Aim of the exercise =>
Your answer must consist solely of the line containing "M 1,305 L 284,337" and each line after it through the end of the data, copied exactly.

Records for this exercise =>

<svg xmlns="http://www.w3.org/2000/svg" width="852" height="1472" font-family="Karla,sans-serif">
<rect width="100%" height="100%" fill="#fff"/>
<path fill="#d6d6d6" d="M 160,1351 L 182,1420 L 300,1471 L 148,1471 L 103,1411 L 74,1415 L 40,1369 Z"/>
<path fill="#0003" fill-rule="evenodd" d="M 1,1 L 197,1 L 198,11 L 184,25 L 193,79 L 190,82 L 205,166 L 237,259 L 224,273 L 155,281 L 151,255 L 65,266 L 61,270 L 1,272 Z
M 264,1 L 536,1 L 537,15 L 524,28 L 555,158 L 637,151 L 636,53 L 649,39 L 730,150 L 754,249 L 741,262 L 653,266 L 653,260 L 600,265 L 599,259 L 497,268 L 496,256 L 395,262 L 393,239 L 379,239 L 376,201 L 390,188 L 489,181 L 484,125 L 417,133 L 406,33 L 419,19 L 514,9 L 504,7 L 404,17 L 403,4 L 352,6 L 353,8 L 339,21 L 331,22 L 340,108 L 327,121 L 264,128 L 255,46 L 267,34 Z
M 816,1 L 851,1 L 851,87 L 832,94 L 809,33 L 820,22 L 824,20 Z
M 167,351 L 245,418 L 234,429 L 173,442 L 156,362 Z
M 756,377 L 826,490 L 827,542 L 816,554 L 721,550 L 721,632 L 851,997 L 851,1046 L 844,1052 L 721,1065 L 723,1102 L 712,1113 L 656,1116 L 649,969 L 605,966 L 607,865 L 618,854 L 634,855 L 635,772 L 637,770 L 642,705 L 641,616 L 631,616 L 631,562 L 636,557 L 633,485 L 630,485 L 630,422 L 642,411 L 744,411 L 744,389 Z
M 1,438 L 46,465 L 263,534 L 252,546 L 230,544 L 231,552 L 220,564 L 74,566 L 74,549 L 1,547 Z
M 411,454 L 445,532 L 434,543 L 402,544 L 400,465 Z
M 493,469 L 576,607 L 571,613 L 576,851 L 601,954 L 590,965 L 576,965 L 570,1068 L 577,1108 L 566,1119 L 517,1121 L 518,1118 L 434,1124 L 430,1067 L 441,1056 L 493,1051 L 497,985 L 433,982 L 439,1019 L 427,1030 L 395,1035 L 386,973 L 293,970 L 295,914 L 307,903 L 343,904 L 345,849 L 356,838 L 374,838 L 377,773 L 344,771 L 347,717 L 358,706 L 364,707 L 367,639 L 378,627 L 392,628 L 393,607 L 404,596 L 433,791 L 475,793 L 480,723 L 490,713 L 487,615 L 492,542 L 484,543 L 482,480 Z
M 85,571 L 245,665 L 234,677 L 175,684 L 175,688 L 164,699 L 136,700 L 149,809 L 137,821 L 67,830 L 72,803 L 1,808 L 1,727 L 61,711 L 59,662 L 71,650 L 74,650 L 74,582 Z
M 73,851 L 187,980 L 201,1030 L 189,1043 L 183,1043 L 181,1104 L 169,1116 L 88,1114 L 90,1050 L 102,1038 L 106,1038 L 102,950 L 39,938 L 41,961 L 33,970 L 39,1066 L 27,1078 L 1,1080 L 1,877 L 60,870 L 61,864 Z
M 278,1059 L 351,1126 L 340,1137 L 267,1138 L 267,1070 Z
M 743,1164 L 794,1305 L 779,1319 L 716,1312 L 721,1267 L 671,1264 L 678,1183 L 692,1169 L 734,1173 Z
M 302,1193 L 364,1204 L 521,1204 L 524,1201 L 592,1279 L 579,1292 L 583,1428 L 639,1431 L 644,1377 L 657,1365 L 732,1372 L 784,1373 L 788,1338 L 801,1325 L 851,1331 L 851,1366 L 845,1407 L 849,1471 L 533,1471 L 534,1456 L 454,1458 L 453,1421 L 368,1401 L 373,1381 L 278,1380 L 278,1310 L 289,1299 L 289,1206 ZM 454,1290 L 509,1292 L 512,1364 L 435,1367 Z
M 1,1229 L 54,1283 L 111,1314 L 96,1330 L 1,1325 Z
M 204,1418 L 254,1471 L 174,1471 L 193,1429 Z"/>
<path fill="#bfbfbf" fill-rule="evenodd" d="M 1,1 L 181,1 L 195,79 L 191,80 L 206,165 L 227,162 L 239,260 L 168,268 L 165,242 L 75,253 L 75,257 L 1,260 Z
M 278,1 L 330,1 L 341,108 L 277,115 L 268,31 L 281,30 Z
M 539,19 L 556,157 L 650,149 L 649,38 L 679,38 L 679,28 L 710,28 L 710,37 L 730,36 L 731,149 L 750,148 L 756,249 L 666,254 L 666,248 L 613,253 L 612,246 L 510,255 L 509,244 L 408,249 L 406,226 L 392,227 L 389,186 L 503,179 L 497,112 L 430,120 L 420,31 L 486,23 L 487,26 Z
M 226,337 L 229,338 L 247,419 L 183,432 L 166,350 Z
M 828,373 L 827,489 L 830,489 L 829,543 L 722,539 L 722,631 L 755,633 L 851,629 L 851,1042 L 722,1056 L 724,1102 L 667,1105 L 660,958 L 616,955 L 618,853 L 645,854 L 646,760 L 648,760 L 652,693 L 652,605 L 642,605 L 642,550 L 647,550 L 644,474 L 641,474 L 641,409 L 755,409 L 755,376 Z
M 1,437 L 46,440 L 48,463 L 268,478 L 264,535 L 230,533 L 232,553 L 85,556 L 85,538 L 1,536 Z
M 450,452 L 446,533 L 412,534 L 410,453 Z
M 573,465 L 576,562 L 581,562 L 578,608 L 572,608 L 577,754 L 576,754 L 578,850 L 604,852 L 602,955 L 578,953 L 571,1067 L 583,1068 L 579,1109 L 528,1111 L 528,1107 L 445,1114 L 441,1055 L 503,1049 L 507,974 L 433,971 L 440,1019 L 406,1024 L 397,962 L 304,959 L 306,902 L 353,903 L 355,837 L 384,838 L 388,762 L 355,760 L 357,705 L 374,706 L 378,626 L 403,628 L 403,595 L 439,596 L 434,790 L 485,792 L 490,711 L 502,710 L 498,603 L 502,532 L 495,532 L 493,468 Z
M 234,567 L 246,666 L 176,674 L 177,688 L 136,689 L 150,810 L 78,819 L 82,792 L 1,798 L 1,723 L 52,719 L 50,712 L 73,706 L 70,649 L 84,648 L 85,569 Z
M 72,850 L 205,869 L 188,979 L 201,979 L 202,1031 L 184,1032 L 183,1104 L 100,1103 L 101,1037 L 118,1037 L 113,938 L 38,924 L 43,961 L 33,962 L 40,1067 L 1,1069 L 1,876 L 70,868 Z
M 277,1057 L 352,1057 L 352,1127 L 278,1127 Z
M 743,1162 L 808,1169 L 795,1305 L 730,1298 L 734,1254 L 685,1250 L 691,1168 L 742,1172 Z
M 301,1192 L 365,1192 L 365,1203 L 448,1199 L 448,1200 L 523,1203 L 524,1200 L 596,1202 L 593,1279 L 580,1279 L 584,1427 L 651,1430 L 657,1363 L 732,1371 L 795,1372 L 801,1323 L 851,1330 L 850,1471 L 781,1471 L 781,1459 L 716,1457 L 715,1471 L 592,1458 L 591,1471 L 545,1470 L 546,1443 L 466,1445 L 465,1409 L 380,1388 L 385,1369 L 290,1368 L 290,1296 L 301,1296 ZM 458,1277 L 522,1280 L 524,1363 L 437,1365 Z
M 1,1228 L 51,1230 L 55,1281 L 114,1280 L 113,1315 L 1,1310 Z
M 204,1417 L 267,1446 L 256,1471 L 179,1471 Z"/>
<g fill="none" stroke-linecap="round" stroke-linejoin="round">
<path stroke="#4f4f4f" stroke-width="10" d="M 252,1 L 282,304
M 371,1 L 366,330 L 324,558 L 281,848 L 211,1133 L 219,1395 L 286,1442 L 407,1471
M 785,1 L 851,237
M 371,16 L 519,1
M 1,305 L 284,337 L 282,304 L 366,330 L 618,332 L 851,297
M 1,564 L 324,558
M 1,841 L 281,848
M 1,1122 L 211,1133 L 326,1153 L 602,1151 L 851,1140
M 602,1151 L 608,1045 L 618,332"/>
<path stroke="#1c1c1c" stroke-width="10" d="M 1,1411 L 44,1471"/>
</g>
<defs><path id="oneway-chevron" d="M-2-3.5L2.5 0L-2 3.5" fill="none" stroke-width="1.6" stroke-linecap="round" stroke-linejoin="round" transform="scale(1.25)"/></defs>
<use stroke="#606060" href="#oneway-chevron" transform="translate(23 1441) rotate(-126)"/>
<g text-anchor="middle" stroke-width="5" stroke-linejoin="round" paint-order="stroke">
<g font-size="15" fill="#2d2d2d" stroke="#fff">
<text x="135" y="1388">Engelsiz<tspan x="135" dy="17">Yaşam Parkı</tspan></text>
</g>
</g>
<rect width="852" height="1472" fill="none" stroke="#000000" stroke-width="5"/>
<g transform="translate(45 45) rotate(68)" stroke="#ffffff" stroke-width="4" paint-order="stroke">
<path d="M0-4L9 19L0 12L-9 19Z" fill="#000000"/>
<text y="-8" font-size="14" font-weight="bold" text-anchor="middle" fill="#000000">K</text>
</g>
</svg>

Answer below =>
M 1,305 L 284,337 L 282,304 L 366,330 L 618,332 L 851,297
M 1,564 L 324,558
M 1,841 L 281,848
M 1,1122 L 211,1133 L 326,1153 L 602,1151 L 851,1140
M 602,1151 L 608,1045 L 618,332"/>
<path stroke="#1c1c1c" stroke-width="10" d="M 1,1411 L 44,1471"/>
</g>
<defs><path id="oneway-chevron" d="M-2-3.5L2.5 0L-2 3.5" fill="none" stroke-width="1.6" stroke-linecap="round" stroke-linejoin="round" transform="scale(1.25)"/></defs>
<use stroke="#606060" href="#oneway-chevron" transform="translate(23 1441) rotate(-126)"/>
<g text-anchor="middle" stroke-width="5" stroke-linejoin="round" paint-order="stroke">
<g font-size="15" fill="#2d2d2d" stroke="#fff">
<text x="135" y="1388">Engelsiz<tspan x="135" dy="17">Yaşam Parkı</tspan></text>
</g>
</g>
<rect width="852" height="1472" fill="none" stroke="#000000" stroke-width="5"/>
<g transform="translate(45 45) rotate(68)" stroke="#ffffff" stroke-width="4" paint-order="stroke">
<path d="M0-4L9 19L0 12L-9 19Z" fill="#000000"/>
<text y="-8" font-size="14" font-weight="bold" text-anchor="middle" fill="#000000">K</text>
</g>
</svg>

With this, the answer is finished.